** begin QUOTED PASSAGE **

Minim core
ugens
analysis
Name BitCrush
Description BitCrush is an effect that reduces the fidelity of the incoming signal. This results in a sound that is "crunchier" sounding, or "distorted".

Audio is represented digitally (ultimately) as an integral value. If you have 16-bit audio, then you can represent a sample value with any number in the range -32,768 to +32,767. If you bit-crush this audio to be 8-bit, then you effectively reduce it representation to -128 to +127, even though you will still represent it with a 16-bit number. This reduction in the fidelity of the representation essentially squares off the waveform, which makes it sound "crunchy". Try bit crushing down to 1-bit and see what you get!

Examples
/* bitCrushExample<br/>
 * This is an example of using a BitCrush UGen to modify the sound of an Oscil.
 * <p>
 * For more information about Minim and additional features, 
 * visit http://code.compartmental.net/minim/
 */

import ddf.minim.*;
import ddf.minim.ugens.*;

Minim minim;
AudioOutput out;

// this CrushInstrument will play a sine wave bit crushed
// to a certain bit resolution. this results in the audio sounding
// "crunchier".
class CrushInstrument implements Instrument
{
  Oscil sineOsc;
  BitCrush bitCrush;
  
  CrushInstrument(float frequency, float amplitude, float bitRes)
  {
    sineOsc = new Oscil(frequency, amplitude, Waves.SINE);
    
    // BitCrush takes the bit resolution for an argument
    bitCrush = new BitCrush(bitRes, out.sampleRate());
    
    sineOsc.patch(bitCrush);
  }
  
  // every instrument must have a noteOn( float ) method
  void noteOn(float dur)
  {
    bitCrush.patch(out);
  }
  
  // every instrument must have a noteOff() method
  void noteOff()
  {
    bitCrush.unpatch(out);
  }
}

// this CrushingInstrument will play a sine wave and then change the bit resulution of the BitCrush
// over time, based on a starting and ending resolution passed in.
class CrushingInstrument implements Instrument
{
  Oscil sineOsc;
  BitCrush bitCrush;
  Line crushLine;
  
  CrushingInstrument(float frequency, float amplitude, float hiBitRes, float loBitRes)

** end QUOTED PASSAGE **
** begin DATA **

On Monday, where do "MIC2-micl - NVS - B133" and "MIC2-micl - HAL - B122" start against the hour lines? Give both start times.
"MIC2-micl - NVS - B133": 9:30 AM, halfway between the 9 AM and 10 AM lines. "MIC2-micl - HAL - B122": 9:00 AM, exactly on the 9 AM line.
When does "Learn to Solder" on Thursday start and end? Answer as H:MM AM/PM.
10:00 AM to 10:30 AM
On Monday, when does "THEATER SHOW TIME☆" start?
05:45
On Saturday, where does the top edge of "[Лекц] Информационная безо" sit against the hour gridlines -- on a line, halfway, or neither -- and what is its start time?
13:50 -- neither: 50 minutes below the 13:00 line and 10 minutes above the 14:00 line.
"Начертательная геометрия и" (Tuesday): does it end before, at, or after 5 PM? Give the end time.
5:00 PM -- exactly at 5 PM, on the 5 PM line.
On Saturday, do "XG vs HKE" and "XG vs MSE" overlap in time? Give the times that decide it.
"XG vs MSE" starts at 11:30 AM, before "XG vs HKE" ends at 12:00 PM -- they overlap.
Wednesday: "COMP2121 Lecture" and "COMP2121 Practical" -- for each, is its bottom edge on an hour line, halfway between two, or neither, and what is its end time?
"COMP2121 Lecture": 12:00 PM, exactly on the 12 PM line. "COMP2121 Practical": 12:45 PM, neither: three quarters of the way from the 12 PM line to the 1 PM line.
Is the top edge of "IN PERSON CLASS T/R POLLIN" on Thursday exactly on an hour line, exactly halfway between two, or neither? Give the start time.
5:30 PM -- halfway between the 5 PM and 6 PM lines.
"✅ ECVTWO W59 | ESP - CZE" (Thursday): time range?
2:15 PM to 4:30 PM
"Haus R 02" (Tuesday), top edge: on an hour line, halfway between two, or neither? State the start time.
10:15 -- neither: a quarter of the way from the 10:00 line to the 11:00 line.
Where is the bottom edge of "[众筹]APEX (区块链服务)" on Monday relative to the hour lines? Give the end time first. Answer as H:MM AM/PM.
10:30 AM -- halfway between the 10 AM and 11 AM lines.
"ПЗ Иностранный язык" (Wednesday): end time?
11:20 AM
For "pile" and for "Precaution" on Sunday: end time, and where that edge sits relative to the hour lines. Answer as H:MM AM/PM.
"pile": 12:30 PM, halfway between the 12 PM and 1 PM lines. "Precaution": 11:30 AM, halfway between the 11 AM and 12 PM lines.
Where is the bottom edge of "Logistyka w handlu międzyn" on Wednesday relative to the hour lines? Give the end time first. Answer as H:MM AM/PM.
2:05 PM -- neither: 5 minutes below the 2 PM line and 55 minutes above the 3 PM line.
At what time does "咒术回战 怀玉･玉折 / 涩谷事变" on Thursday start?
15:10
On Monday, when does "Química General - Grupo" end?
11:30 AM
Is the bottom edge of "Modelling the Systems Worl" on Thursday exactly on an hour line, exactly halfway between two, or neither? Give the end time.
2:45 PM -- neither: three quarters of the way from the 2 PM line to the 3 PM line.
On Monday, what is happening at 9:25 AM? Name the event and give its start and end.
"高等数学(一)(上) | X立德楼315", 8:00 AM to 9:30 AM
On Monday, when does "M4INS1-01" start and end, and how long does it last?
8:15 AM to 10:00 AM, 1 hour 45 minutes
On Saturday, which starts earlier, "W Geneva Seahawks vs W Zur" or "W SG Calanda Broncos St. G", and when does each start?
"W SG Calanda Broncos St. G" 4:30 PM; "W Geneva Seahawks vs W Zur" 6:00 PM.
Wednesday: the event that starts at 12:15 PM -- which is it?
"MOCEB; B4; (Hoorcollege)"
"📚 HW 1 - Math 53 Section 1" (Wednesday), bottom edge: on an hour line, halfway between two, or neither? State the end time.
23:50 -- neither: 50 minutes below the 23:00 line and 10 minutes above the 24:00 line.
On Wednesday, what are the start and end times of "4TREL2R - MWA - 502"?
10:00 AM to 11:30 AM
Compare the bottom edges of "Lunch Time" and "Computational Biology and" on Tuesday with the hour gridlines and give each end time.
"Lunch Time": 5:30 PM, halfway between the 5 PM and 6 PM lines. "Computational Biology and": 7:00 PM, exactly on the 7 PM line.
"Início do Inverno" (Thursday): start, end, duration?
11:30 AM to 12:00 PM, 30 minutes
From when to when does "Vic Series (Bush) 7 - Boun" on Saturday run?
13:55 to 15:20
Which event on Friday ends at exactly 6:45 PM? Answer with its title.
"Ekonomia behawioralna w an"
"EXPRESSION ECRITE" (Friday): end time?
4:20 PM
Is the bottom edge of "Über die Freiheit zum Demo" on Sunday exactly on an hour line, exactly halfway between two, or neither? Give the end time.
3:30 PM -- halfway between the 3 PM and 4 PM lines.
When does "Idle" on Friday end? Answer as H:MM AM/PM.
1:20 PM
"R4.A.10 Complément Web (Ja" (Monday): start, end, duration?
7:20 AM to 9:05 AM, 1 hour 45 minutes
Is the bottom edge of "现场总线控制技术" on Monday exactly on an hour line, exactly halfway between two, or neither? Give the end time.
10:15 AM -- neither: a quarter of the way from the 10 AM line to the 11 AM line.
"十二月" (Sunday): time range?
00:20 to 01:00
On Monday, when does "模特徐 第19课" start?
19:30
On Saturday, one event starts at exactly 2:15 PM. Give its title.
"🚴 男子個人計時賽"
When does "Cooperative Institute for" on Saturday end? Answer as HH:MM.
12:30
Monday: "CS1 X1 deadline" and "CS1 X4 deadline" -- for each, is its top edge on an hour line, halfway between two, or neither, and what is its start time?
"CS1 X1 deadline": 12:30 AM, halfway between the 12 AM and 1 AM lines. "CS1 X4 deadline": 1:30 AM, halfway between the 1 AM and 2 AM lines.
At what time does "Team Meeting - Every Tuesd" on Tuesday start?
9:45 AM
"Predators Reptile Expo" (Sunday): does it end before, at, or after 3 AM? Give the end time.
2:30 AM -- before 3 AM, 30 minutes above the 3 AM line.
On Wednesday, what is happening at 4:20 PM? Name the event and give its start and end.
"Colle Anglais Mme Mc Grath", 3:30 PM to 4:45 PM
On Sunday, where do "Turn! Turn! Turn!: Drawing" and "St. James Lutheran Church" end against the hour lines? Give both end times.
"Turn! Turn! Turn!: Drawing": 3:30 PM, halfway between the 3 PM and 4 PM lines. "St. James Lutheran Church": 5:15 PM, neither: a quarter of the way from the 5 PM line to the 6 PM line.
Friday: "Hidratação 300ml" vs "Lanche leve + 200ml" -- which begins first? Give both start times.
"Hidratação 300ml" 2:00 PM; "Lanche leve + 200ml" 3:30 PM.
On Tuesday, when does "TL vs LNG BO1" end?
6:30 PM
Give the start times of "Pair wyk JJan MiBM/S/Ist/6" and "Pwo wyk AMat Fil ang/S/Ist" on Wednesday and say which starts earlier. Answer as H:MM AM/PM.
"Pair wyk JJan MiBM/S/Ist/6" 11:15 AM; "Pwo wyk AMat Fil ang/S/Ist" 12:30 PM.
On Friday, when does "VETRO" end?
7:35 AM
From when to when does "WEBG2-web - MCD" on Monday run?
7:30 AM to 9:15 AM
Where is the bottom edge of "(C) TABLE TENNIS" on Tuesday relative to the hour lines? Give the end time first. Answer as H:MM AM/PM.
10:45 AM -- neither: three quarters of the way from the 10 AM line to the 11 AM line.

** end DATA **

## WHAT THE TASK ASKS
Answer these questions about the BitCrush page above.
(a) What range of sample values can 16-bit audio represent?
(b) Which waveform does the Oscil in CrushInstrument use?
(c) What two arguments are passed when the BitCrush is created in CrushInstrument?

## ANSWER TO THIS EXERCISE
(a) -32,768 to +32,767
(b) A sine wave (Waves.SINE)
(c) The bit resolution (bitRes) and the output's sample rate (out.sampleRate())